In the same moment, as all this flashes though my mind, a voice says: “I wonder if I might help you?”
I swing round to see a slim young man with long hair neatly tied back in a ponytail and melting brown eyes.
The young man continues: “I'm sorry, but I couldn't help overhearing your conversation and I wondered whether I might help you.”
He introduced himself as Chris Allen, a luthier who specialise in lutes and hurdy-gurdies.
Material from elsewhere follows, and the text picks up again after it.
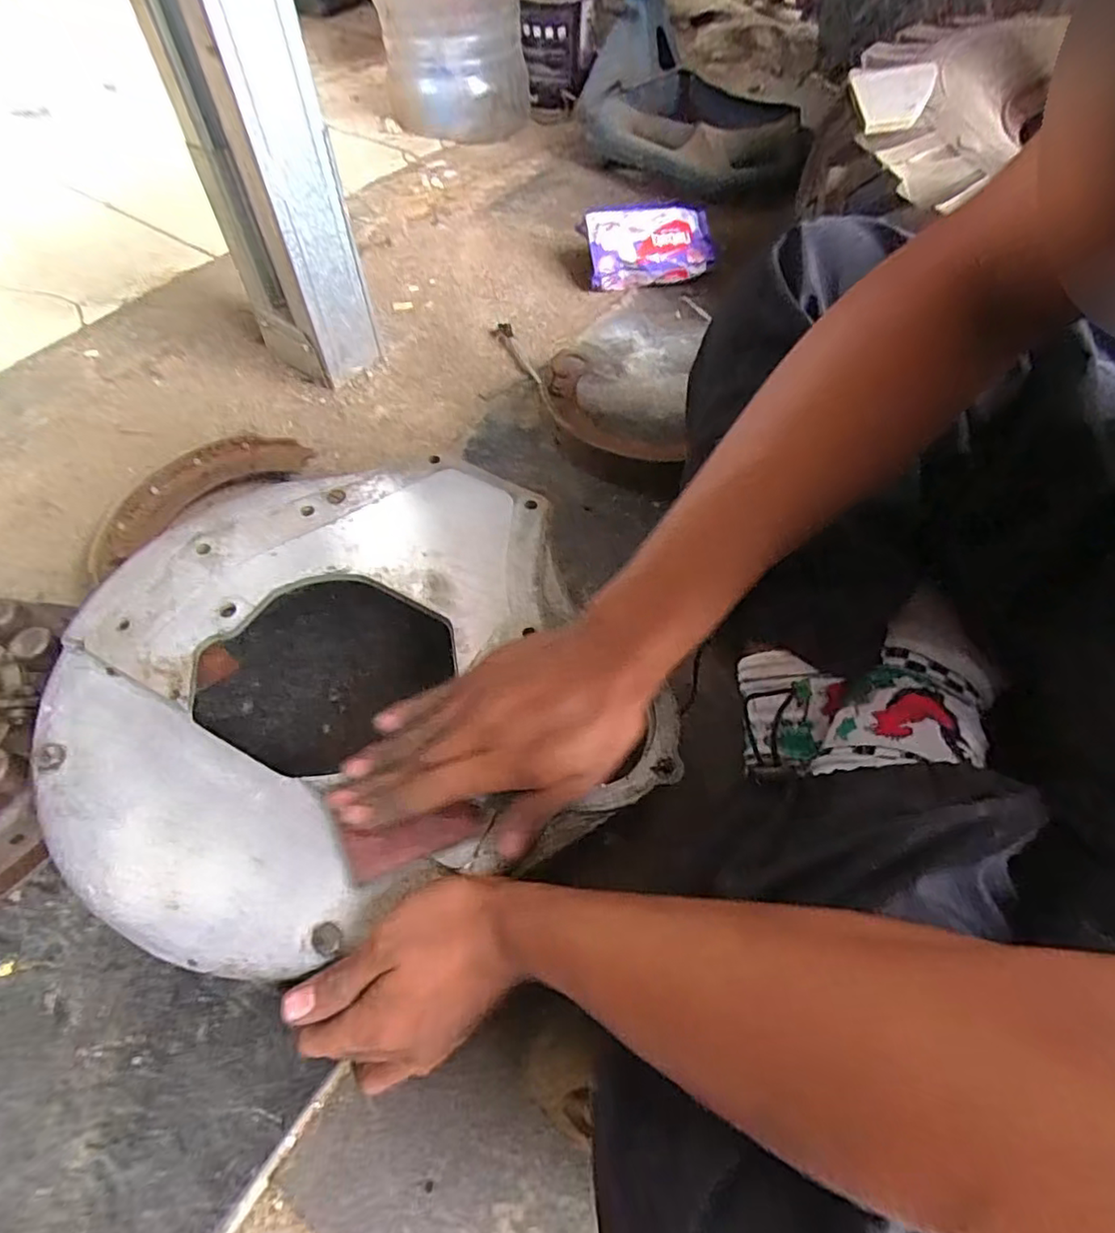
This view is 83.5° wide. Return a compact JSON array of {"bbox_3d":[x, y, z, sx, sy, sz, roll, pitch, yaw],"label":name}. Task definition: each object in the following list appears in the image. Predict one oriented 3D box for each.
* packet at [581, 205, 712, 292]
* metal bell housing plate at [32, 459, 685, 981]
[{"bbox_3d":[0.115,-0.469,0.796,0.160,0.078,0.072,-6,58,-4],"label":"packet"},{"bbox_3d":[-0.140,0.032,0.415,0.349,0.031,0.317,-22,61,-14],"label":"metal bell housing plate"}]

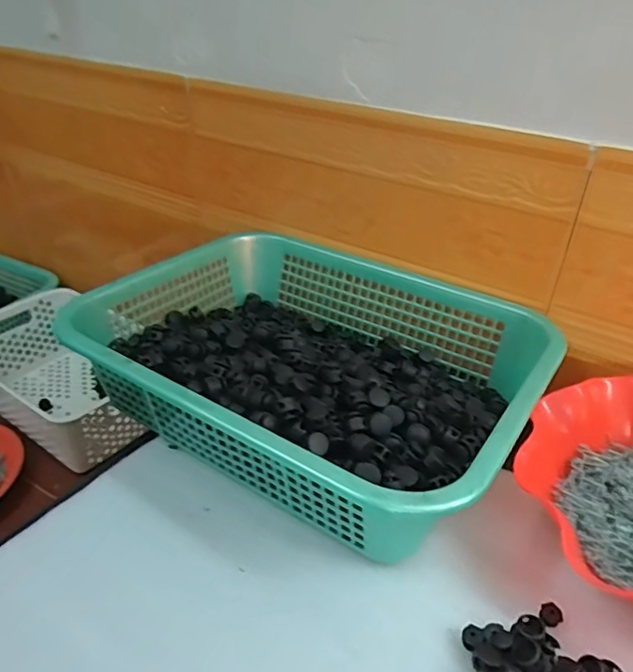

I begin to tell him about the Vinaccia and we walk up to the display of mandolins. Chris's face lights up when he sees the intricate mother-of-pearl inlay on the instrument I show him. His knowledge about instrument making is so interesting and he listens carefully and respectfully to everything I tell him. Soon I see that he is very enthusiastic about the instrument I would so love to own and he is expressing an interest in making it. We go for a cup of coffee to continue our discussion. We talk for well over an hour. I am elated at finding someone who is interested in my project, someone who is not afraid of a challenge, and who is both approachable and reassuring.
As I walk down the steps back onto the street, I remember my intention. I smile to myself.
“Yes,” I whisper under my breath, “it worked.”
Positive thinking really worked. Other people might dismiss it as a coincidence, but I believe it made a difference. I am filled with intense joy, confident that, whatever the obstacles, the new mandolin will somehow happen.